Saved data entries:
------------------------------

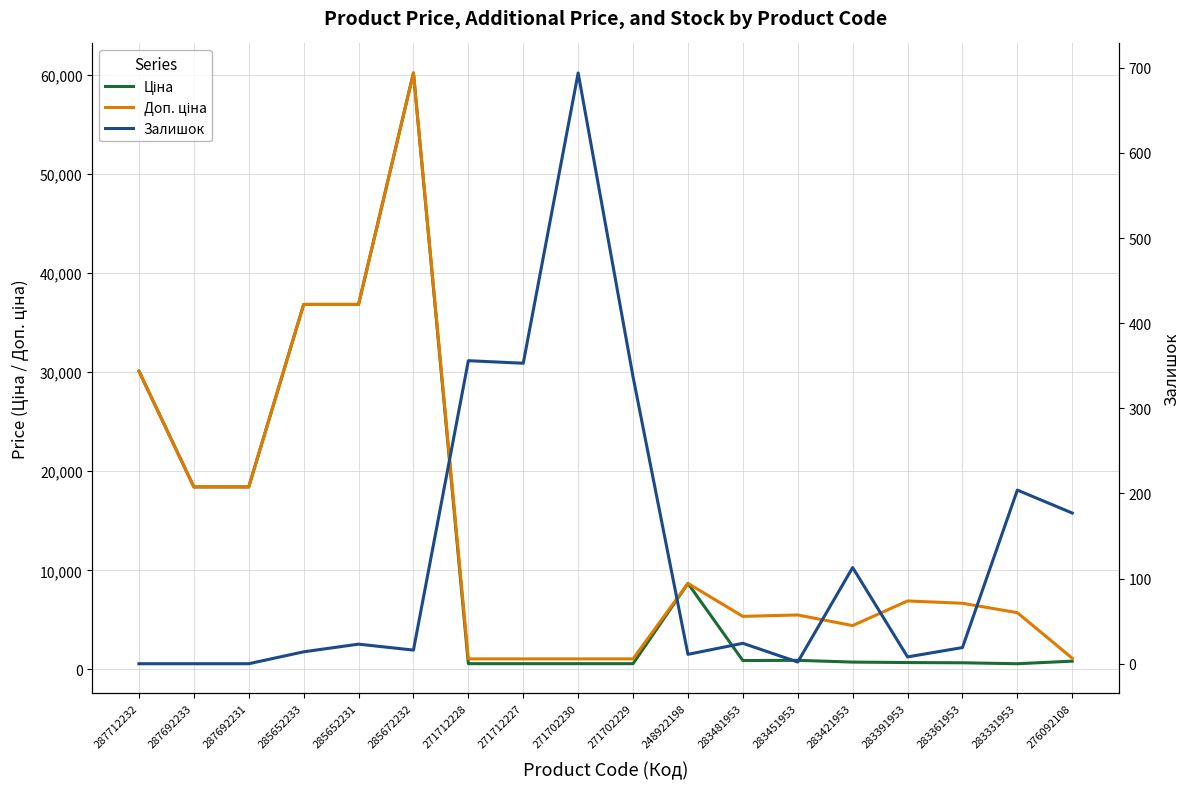

Which series has the largest total across all categories?

Доп. ціна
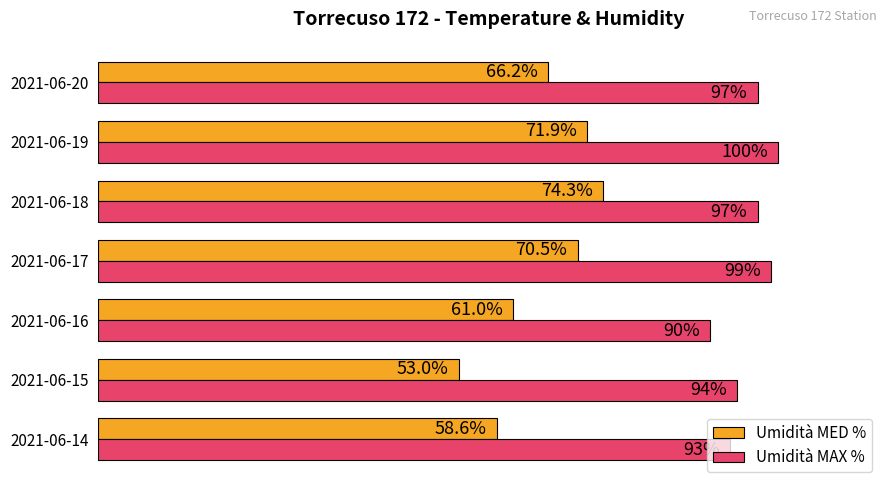

Which series has the largest total across all categories?

Umidità MAX %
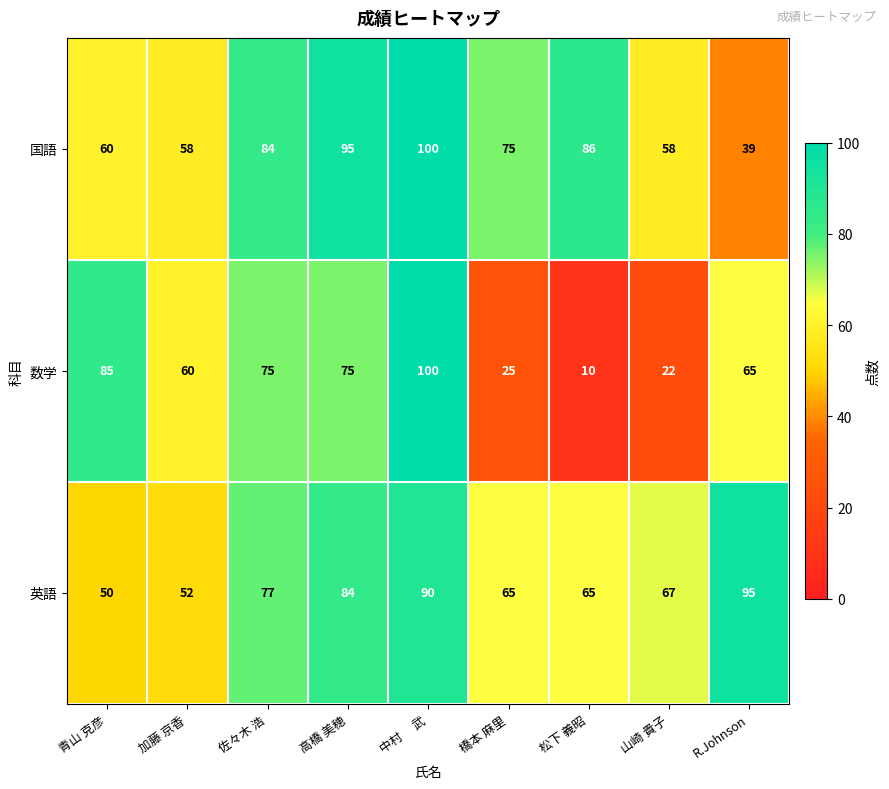

The 英語 series shows 136 at 高橋 美穂. True or false?

False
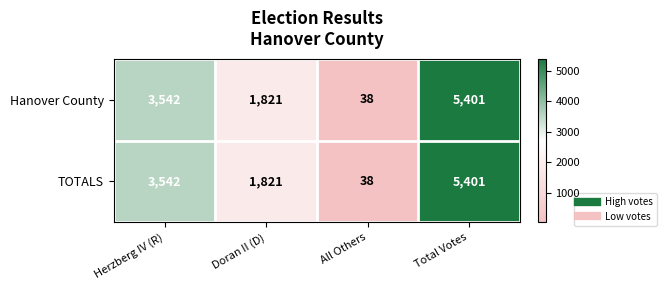

The value of Hanover County at All Others is 38. True or false?

True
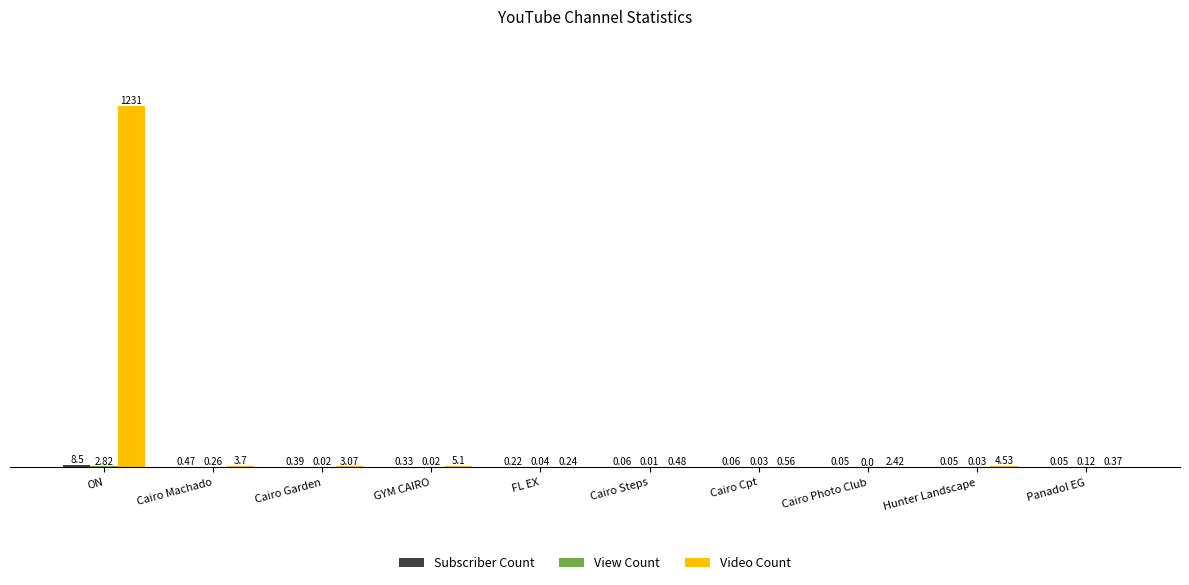

Which category has the highest value across all series?

ON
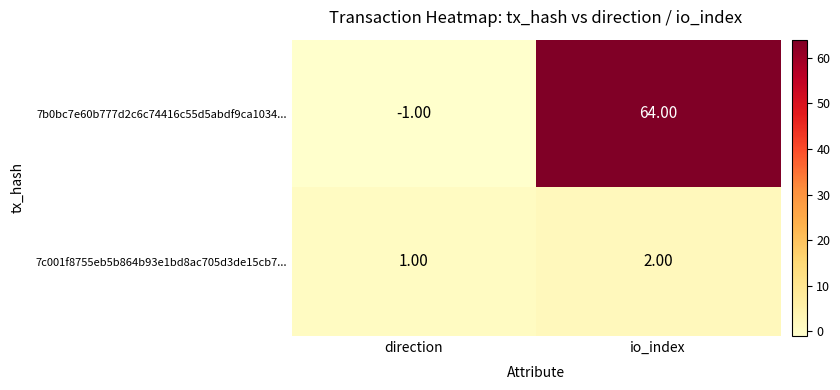

Which series changed the most between direction and io_index?

7b0bc7e60b777d2c6c74416c55d5abdf9ca1034...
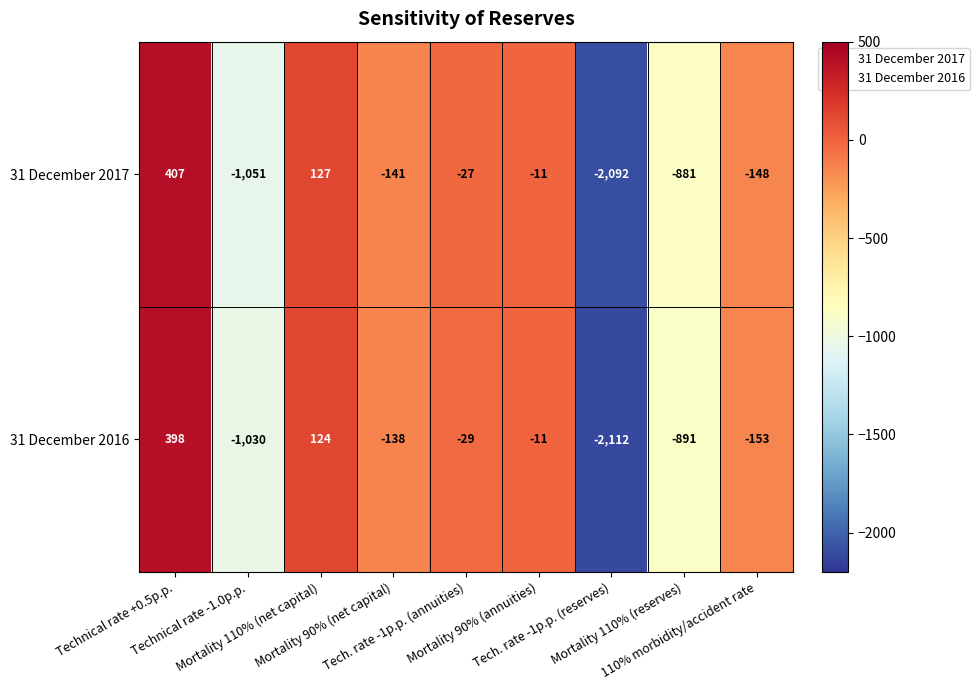

What is the sum of all 31 December 2017 values?

-3817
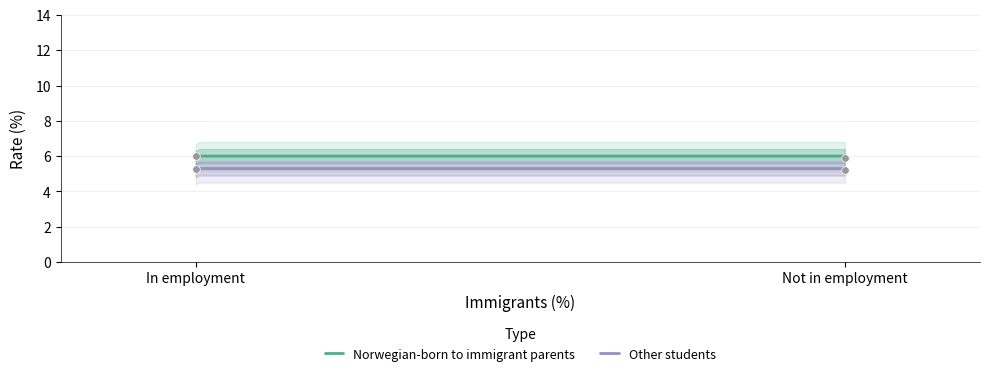

Which series has the largest total across all categories?

Norwegian-born to immigrant parents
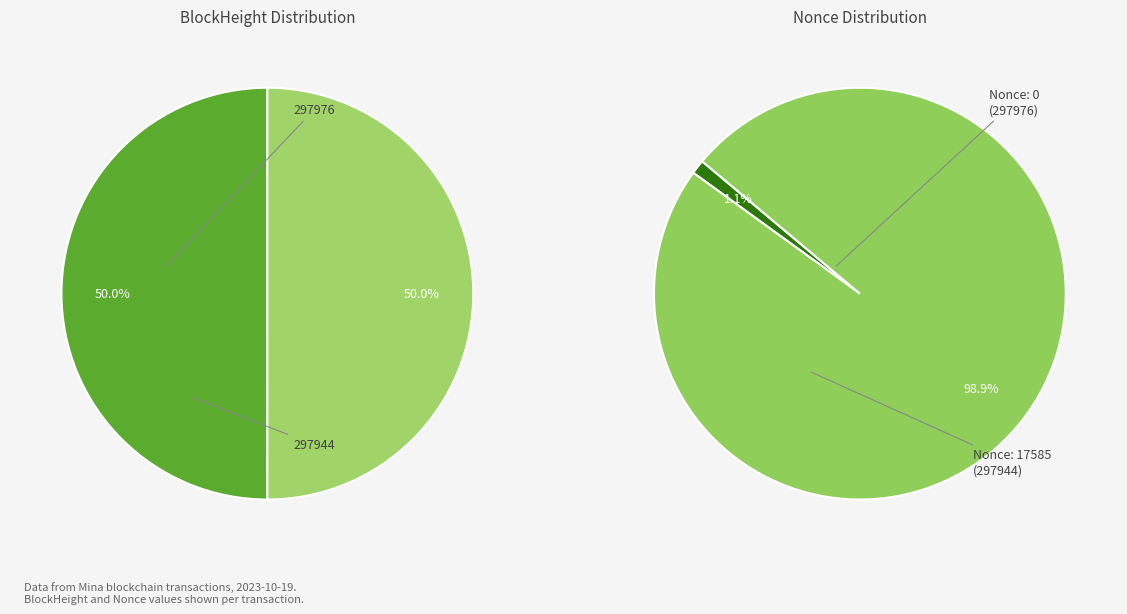

Does 297976 account for over 50% of the chart?

Yes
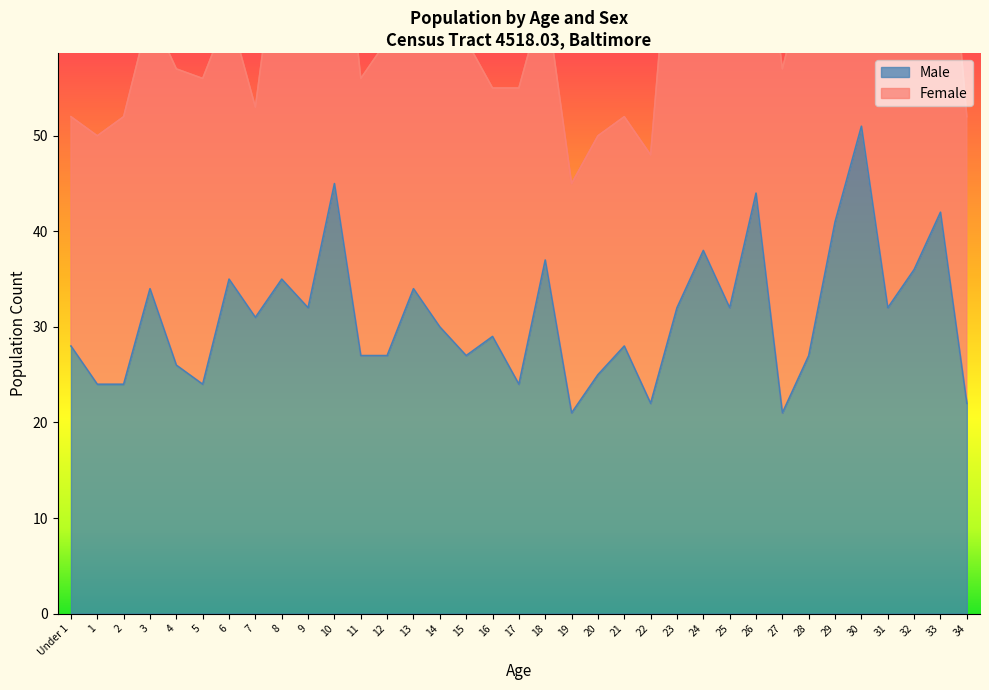

What is the difference between the values at 24 and 31?

6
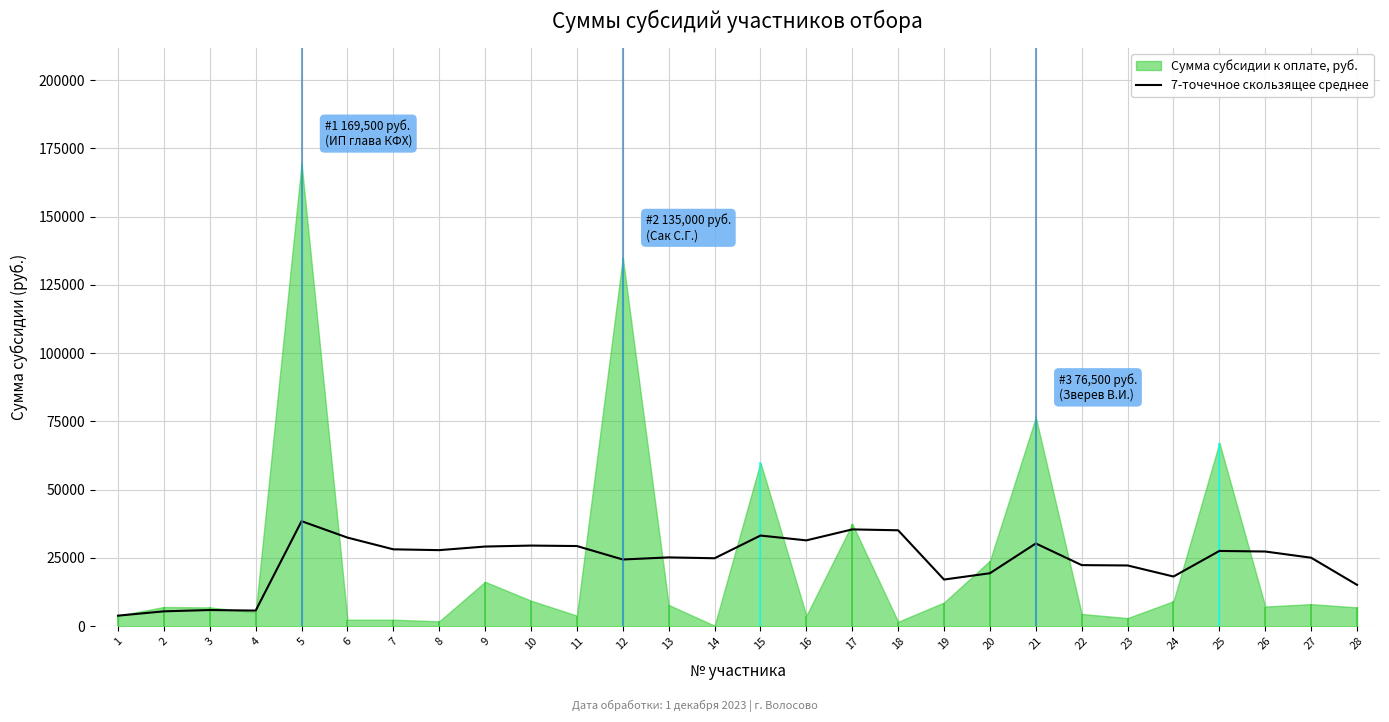

Which category has the lowest value across all series?

1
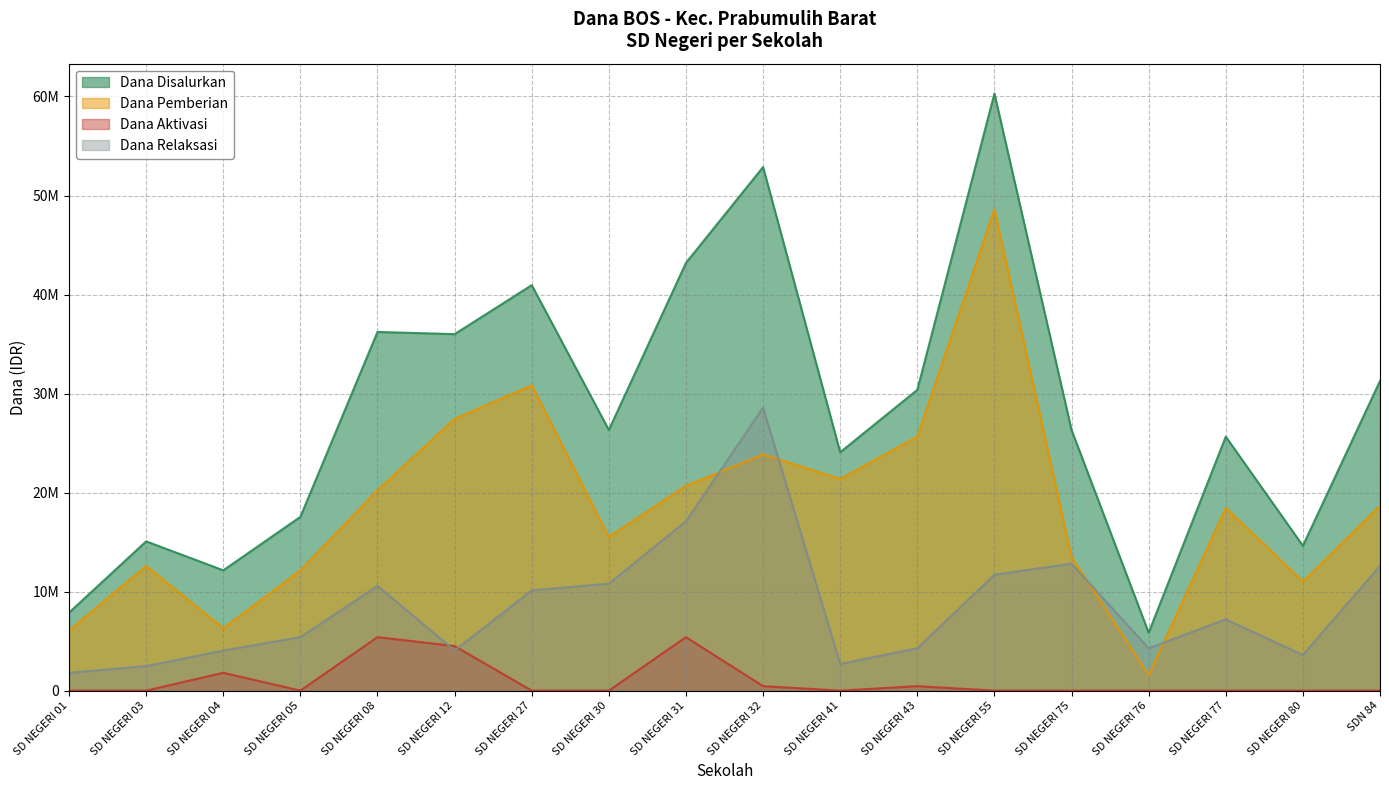

Is the value of Dana Pemberian at SD NEGERI 08 greater than the value of Dana Aktivasi at SD NEGERI 03?

Yes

------------------------------

**TASK STATEMENT:** Find every line in the listing above that contains the word "What" and copy each one out. Case counts.

**RESPONSE TO THIS EXERCISE:**
What is the sum of all 31 December 2017 values?
What is the difference between the values at 24 and 31?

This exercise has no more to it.